Je n'ai pas dit tout ce que je savais de la beauté.
Je n'ai jamais vu plus belle créature féminine que cette persane, devant la gare Montparnasse, il y a des années. Cette beauté terrible, cette femme d'une douceur inconcevable aux yeux profonds et graves, aux traits si fins. Que portait-elle à part un enfant dans son ventre ? Qu'enfantait-elle ? Qu'avait-elle vue ? D'où venait-elle, inconsciente de sa beauté ?
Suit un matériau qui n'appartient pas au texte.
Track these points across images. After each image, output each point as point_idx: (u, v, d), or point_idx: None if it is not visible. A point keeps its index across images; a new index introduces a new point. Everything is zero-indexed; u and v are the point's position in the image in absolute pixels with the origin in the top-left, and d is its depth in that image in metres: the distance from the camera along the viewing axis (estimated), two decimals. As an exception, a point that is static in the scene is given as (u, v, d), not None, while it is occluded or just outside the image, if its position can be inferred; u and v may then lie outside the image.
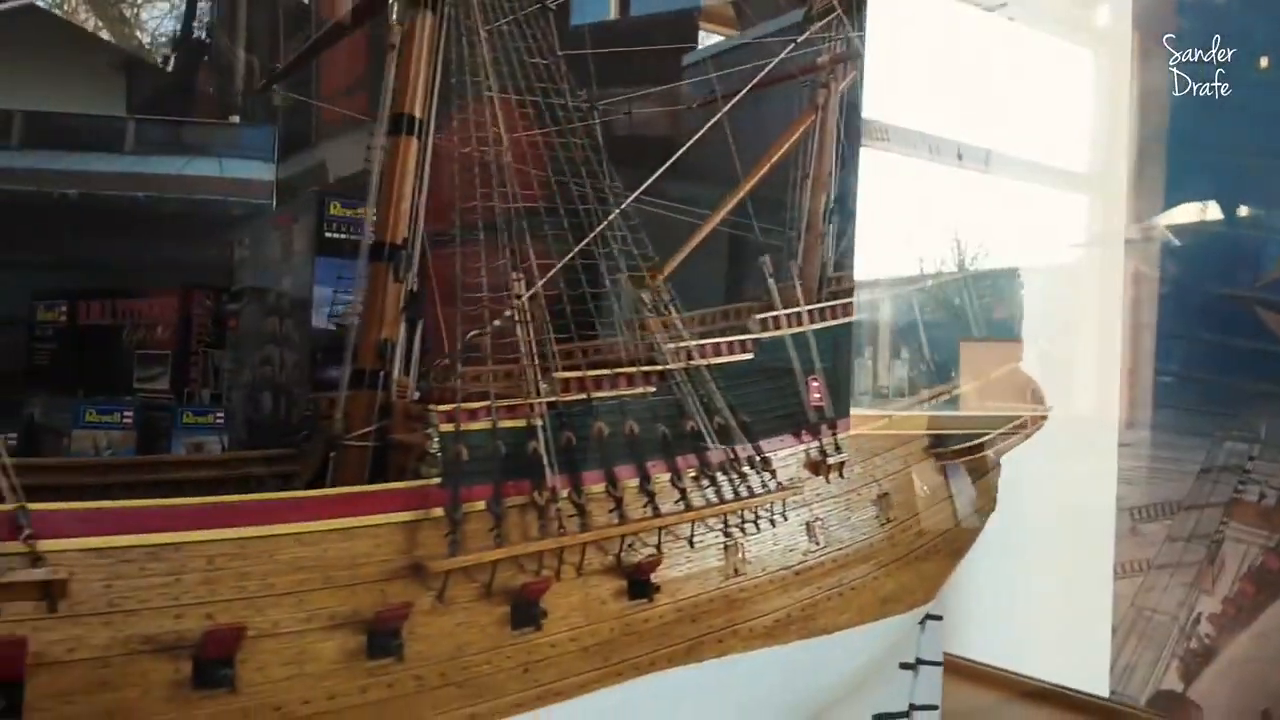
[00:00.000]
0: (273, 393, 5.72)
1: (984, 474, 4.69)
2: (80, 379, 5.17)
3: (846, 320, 4.09)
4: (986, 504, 4.72)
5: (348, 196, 5.17)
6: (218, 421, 4.90)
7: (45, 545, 2.26)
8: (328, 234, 5.05)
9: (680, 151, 4.18)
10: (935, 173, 5.48)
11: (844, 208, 4.37)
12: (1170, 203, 6.01)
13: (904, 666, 4.96)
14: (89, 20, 6.46)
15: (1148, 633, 6.14)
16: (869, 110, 4.54)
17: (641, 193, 3.76)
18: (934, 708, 5.15)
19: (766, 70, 4.22)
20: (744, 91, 4.10)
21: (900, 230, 5.18)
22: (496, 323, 3.40)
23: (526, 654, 2.92)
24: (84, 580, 2.29)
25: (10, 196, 4.74)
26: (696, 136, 4.13)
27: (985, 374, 5.05)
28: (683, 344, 3.51)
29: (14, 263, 4.95)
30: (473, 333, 3.72)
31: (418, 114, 3.55)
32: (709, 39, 7.15)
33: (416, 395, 3.50)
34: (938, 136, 5.45)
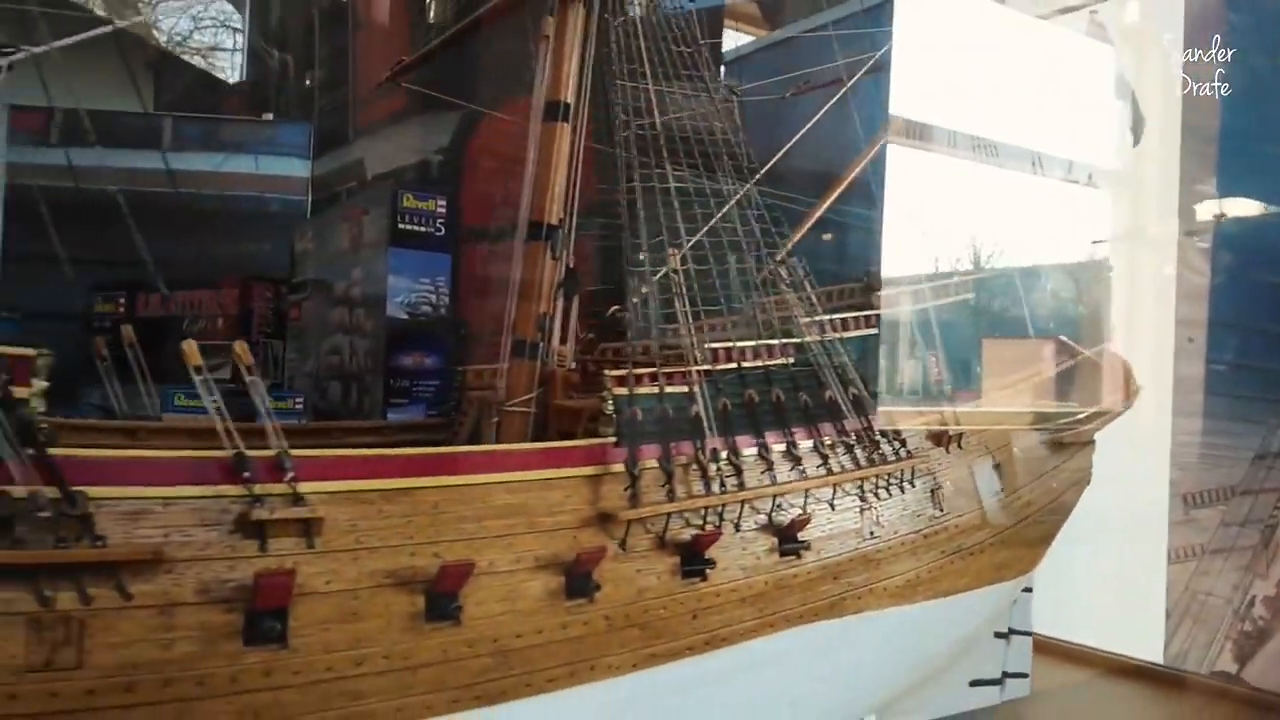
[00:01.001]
0: (342, 381, 5.92)
1: (1083, 449, 4.87)
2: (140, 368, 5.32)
3: (963, 297, 4.29)
4: (1085, 478, 4.90)
5: (421, 189, 5.38)
6: (296, 406, 5.10)
7: (304, 487, 2.49)
8: (401, 226, 5.27)
9: (798, 135, 4.40)
10: (1005, 175, 5.65)
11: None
12: (1220, 195, 6.14)
13: (998, 635, 5.16)
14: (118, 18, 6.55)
15: (1202, 616, 6.27)
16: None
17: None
18: (1024, 675, 5.35)
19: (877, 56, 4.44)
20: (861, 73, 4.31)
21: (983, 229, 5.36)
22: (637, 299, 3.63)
23: (695, 601, 3.13)
24: (334, 520, 2.52)
25: (52, 193, 4.83)
26: (815, 120, 4.36)
27: (1009, 372, 5.17)
28: (818, 318, 3.72)
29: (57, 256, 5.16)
30: (614, 309, 3.96)
31: (570, 101, 3.77)
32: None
33: (574, 364, 3.73)
34: (1004, 142, 5.60)
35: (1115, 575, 6.33)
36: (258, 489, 2.43)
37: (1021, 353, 4.80)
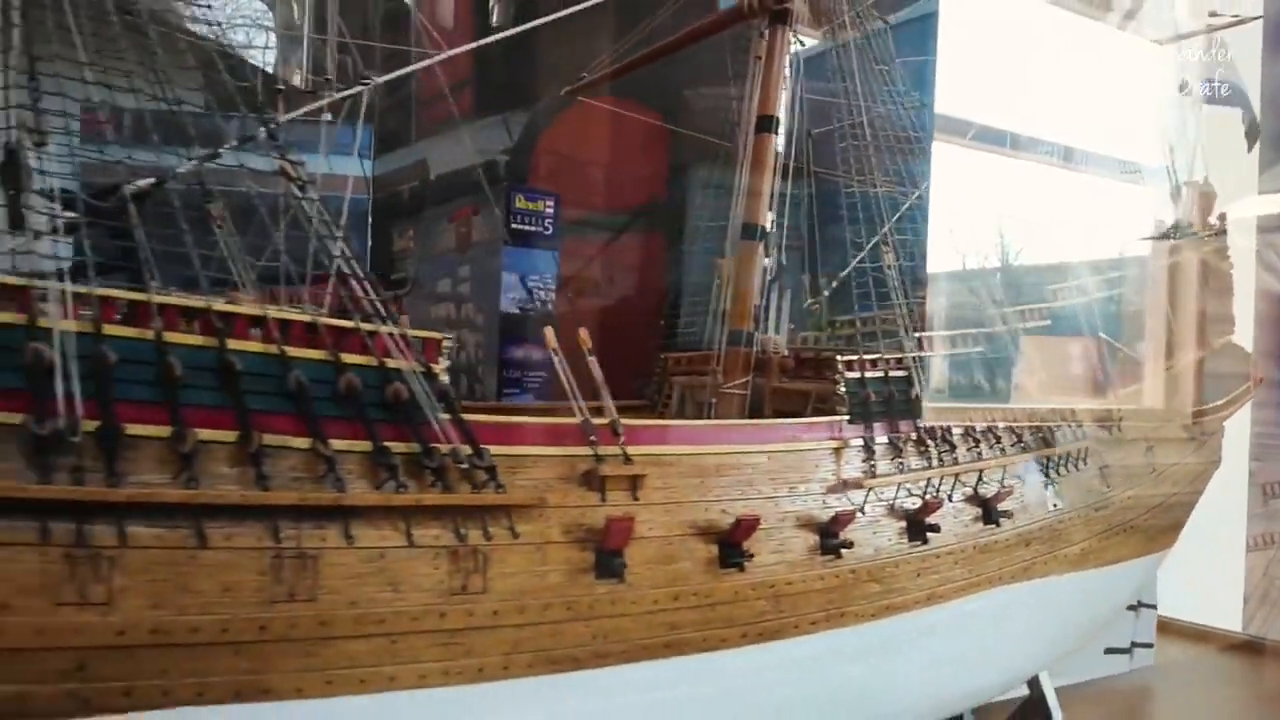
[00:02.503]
0: (450, 372, 6.31)
1: (1214, 436, 5.24)
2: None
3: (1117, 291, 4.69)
4: (1216, 461, 5.28)
5: (534, 191, 5.76)
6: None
7: (631, 450, 2.95)
8: (514, 225, 5.65)
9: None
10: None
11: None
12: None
13: (1128, 608, 5.56)
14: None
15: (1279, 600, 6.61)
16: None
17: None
18: (1149, 645, 5.75)
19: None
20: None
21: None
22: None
23: (919, 562, 3.57)
24: (651, 477, 2.98)
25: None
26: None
27: (1051, 368, 5.47)
28: (1011, 309, 4.14)
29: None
30: (809, 302, 4.39)
31: (778, 115, 4.20)
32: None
33: (785, 351, 4.17)
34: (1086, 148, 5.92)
35: (1197, 560, 6.67)
36: (600, 450, 2.90)
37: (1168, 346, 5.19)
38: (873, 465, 3.52)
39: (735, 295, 4.13)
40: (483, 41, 3.62)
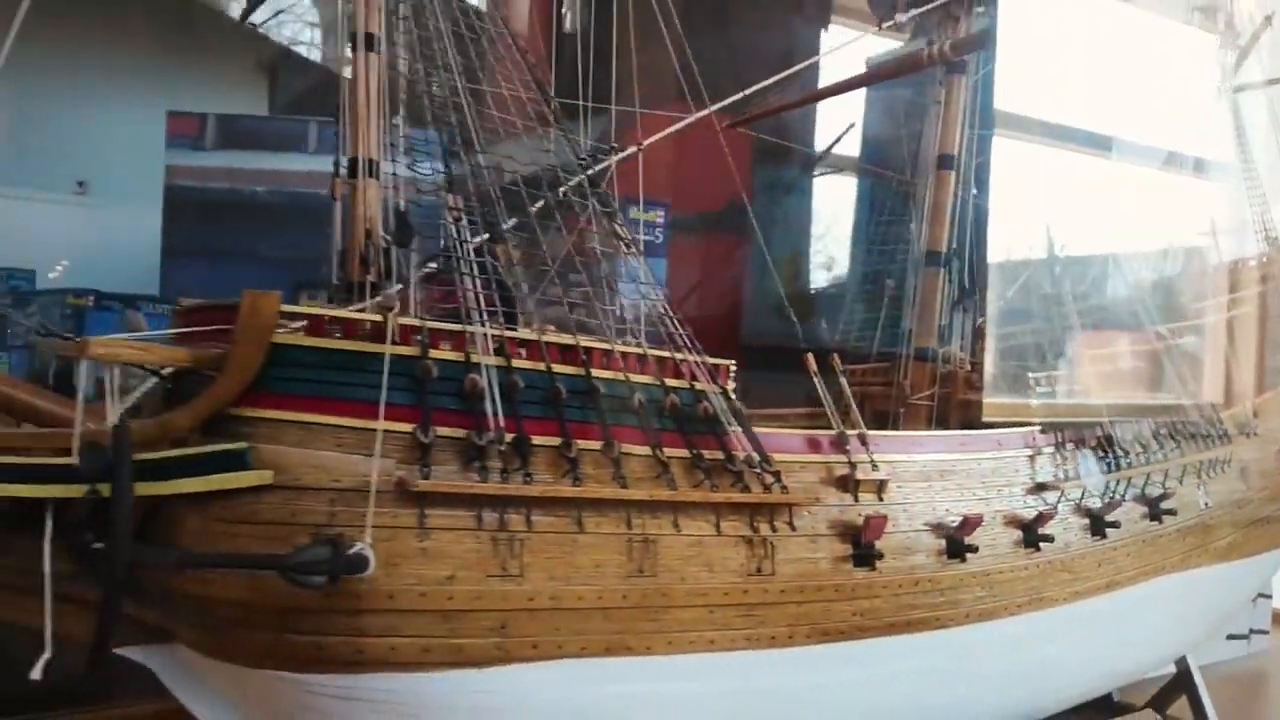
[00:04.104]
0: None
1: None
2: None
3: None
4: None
5: (650, 201, 6.21)
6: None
7: (877, 457, 3.52)
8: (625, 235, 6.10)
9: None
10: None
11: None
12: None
13: (1252, 598, 6.00)
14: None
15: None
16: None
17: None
18: (1265, 632, 6.21)
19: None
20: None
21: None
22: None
23: (1100, 554, 4.10)
24: (891, 481, 3.55)
25: (206, 194, 5.12)
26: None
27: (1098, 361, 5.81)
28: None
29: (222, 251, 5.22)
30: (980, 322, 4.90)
31: (955, 153, 4.72)
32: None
33: (969, 366, 4.69)
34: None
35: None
36: (854, 457, 3.47)
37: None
38: (1063, 469, 4.05)
39: (921, 315, 4.68)
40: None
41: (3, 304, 4.82)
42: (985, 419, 4.23)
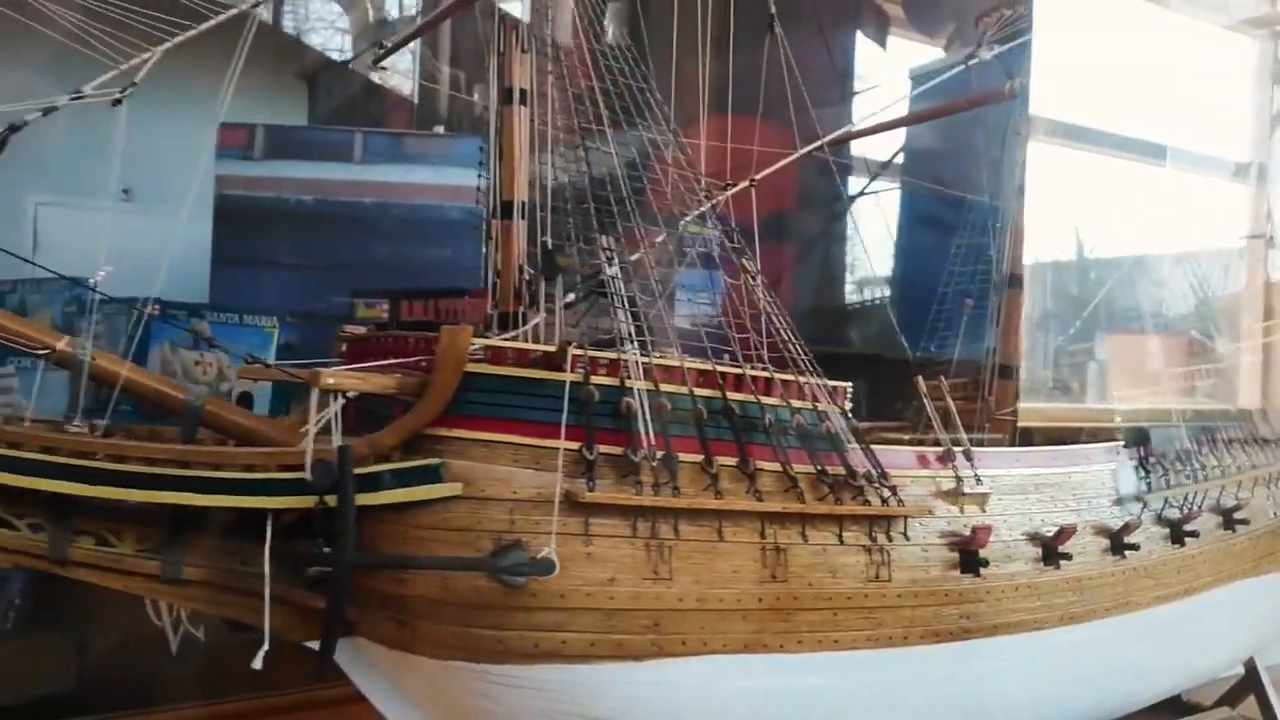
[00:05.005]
0: None
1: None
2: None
3: None
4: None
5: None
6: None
7: (980, 472, 3.80)
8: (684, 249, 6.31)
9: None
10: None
11: None
12: None
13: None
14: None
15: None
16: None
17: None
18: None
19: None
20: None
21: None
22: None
23: (1180, 561, 4.36)
24: (993, 494, 3.82)
25: (254, 203, 5.22)
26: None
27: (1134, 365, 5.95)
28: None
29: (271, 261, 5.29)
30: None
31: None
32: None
33: (1050, 384, 4.95)
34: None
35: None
36: (959, 472, 3.75)
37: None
38: (1146, 482, 4.30)
39: (1004, 335, 4.94)
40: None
41: (68, 312, 4.83)
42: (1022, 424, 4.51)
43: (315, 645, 3.04)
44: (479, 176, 5.34)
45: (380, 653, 3.13)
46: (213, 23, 3.04)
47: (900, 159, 6.36)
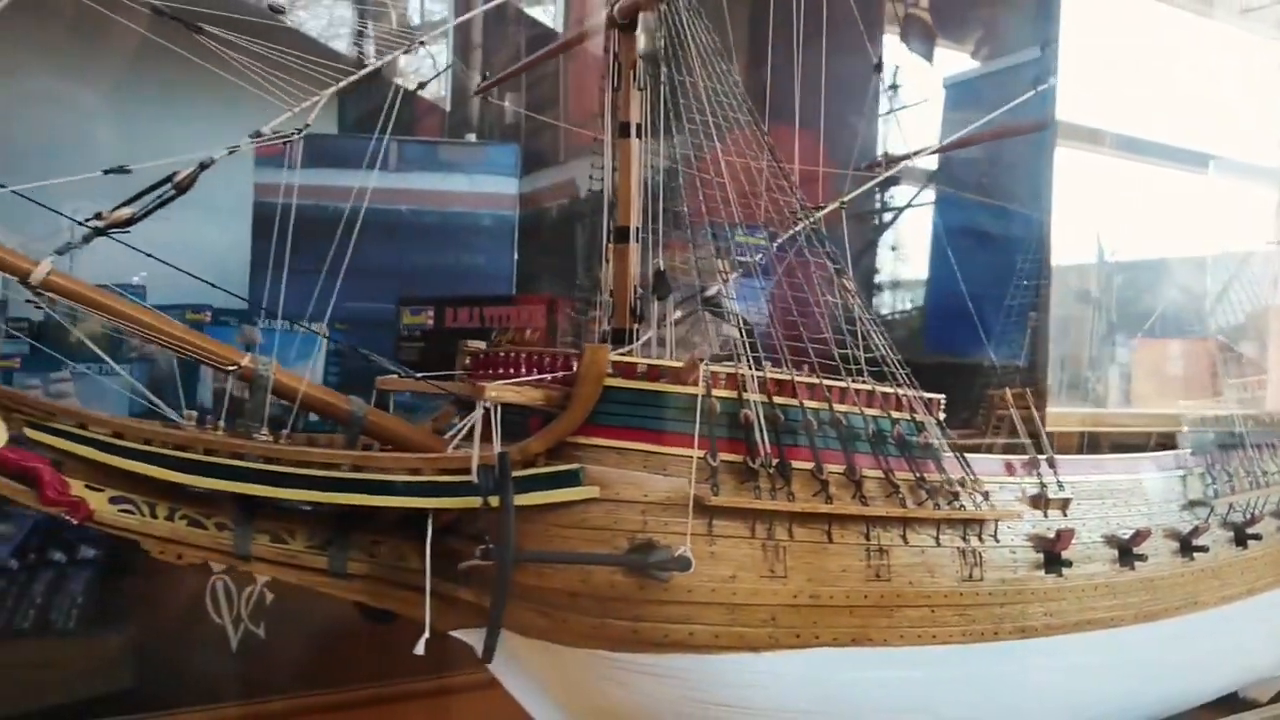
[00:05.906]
0: None
1: None
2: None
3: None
4: None
5: (752, 225, 6.52)
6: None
7: (1063, 478, 4.04)
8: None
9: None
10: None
11: None
12: None
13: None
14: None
15: None
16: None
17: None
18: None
19: None
20: None
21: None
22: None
23: (1243, 563, 4.58)
24: (1073, 500, 4.06)
25: (295, 210, 5.09)
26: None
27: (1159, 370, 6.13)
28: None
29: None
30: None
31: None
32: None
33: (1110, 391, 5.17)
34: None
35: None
36: (1044, 478, 3.99)
37: None
38: (1213, 488, 4.52)
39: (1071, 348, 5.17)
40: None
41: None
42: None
43: (460, 635, 3.33)
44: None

Je n'ai plus aperçu si bel homme que celui-là assis dans le métro, dont j'ai croisé de longues minutes le regard. "L'homme avec qui il me plairait de vivre" ai-je pensé. Je ne suis pas allée à sa rencontre, pourtant imbécilement persuadée qu'il était "lui".
Je n'ai pas senti plus d'amour que pour le triste ne sachant pas aimer. Je n'ai pas senti se déployer plus grandes les ailes de la certitude d'aimer, cette calme certitude ce plus beau de soi-même, cette source.
Je n'ai pas reçu apaisement plus doux à comprendre enfin que l'amour se reçoit aussi.
La route est longue. Je roule je roule. Je n'ai pas l'air de bouger. Je frappe à des portes qui n'ont pas l'air de s'ouvrir. Je pourrais renoncer, mais je ne renonce pas. Je vis et si je m'en demande plus souvent la raison, je lutte davantage pour ne pas me blesser
Je ne dirais jamais tout ce que je sais de la beauté.
Je crois qu'elle est la frontière de ce monde.